Il cielo è ancora in quella stanza
« … L’artista vero è Picasso che ha cercato per tutta la vita, sbagliando magari, ma senza fermarsi mai!» ammetteva Gino Paoli nel corso di un’ intervista rilasciata ai tabloid qualche giorno fa, esprimendo la propria opinione circa il significato di artista e parlando dei sessant’anni da poco compiuti dalla sua Il cielo in una Stanza.
Scritta da giovanissimo, nel 1960, quando il cantautore non era ancora iscritto alla SIAE, fu la prima canzone d’autore ad aver raggiunto il grande pubblico, facendo da apripista alla stagione degli anni Sessanta.
Il cielo in una Stanza fu prima in classifica sia nell’interpretazione di Paoli sia in quella di Mina (per ben 15 settimane!). Del resto Mina, quell’anno, avrebbe avuto la sua consacrazione con otto singoli nei primi venti, confermando il suo successo personale dopo essere divenuta una cantante famosa ai più per la sua indimenticabile Tintarella di Luna.

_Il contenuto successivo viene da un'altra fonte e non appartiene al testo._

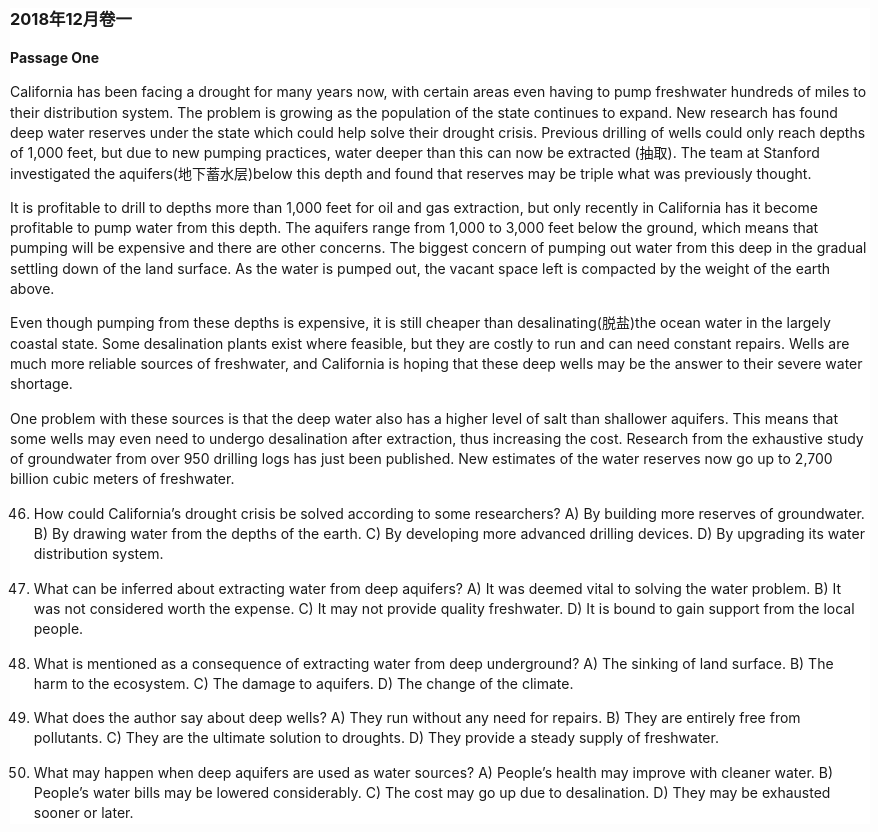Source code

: ### 2018年12月卷一

**Passage One**

California has been facing a drought for many years now, with certain areas even having to pump freshwater hundreds  of miles to their distribution system. The problem is growing as the population of the state continues to expand. New  research has found deep water reserves under the state which could help solve their drought crisis. Previous drilling of wells  could only reach depths of 1,000 feet, but due to new pumping practices, water deeper than this can now be extracted (抽取).  The team at Stanford investigated the aquifers(地下蓄水层)below this depth and found that reserves may be triple what was  previously thought.

It is profitable to drill to depths more than 1,000 feet for oil and gas extraction, but only recently in California has it  become profitable to pump water from this depth. The aquifers range from 1,000 to 3,000 feet below the ground, which  means that pumping will be expensive and there are other concerns. The biggest concern of pumping out water from this  deep in the gradual settling down of the land surface. As the water is pumped out, the vacant space left is compacted by the  weight of the earth above.

Even though pumping from these depths is expensive, it is still cheaper than desalinating(脱盐)the ocean water in the  largely coastal state. Some desalination plants exist where feasible, but they are costly to run and can need constant repairs.  Wells are much more reliable sources of freshwater, and California is hoping that these deep wells may be the answer to  their severe water shortage.

One problem with these sources is that the deep water also has a higher level of salt than shallower aquifers. This  means that some wells may even need to undergo desalination after extraction, thus increasing the cost. Research from the  exhaustive study of groundwater from over 950 drilling logs has just been published. New estimates of the water reserves  now go up to 2,700 billion cubic meters of freshwater.

46. How could California’s drought crisis be solved according to some researchers? 
    A) By building more reserves of groundwater. 
    B) By drawing water from the depths of the earth. 
    C) By developing more advanced drilling devices. 
    D) By upgrading its water distribution system. 

47. What can be inferred about extracting water from deep aquifers? 
    A) It was deemed vital to solving the water problem. 
    B) It was not considered worth the expense. 
    C) It may not provide quality freshwater. 
    D) It is bound to gain support from the local people. 

48. What is mentioned as a consequence of extracting water from deep underground? 
    A) The sinking of land surface. 
    B) The harm to the ecosystem. 
    C) The damage to aquifers. 
    D) The change of the climate. 
49. What does the author say about deep wells? 
    A) They run without any need for repairs. 
    B) They are entirely free from pollutants. 
    C) They are the ultimate solution to droughts. 
    D) They provide a steady supply of freshwater. 
50. What may happen when deep aquifers are used as water sources? 
    A) People’s health may improve with cleaner water. 
    B) People’s water bills may be lowered considerably. 
    C) The cost may go up due to desalination. 
    D) They may be exhausted sooner or later.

Se la versione di Paoli fu un classico dell’intimismo un poco svogliato e cinico, di uno stile che contravviene alle convenzioni del bel canto, quella della Tigre di Cremona fu un capolavoro d’intensità interpretativa, uno tra i momenti più alti della canzone italiana di tutti i tempi. Le parole vengono scandite per il loro valore semantico, pronunciate con forza, quasi la cantante non se ne volesse staccare.
Se Paoli, l’impegnato, espresse le cose nude e crude, Mina la romantica, le cantò, o forse sarebbe più adeguato dire le recitò, con passione.
Nei crediti delle varie versioni del disco figurano Mogol, come autore del testo e Toang, in qualità di compositore della musica. Solo successivamente sarà depositata con la firma corretta del solo Paoli.
Il brano, rifiutato da interpreti come Julia de Palma e Miranda Martino, fu proposto a Mina dal paroliere Mogol. E Mina decise di registrarla solo dopo averla sentita eseguita al pianoforte dallo stesso Paoli.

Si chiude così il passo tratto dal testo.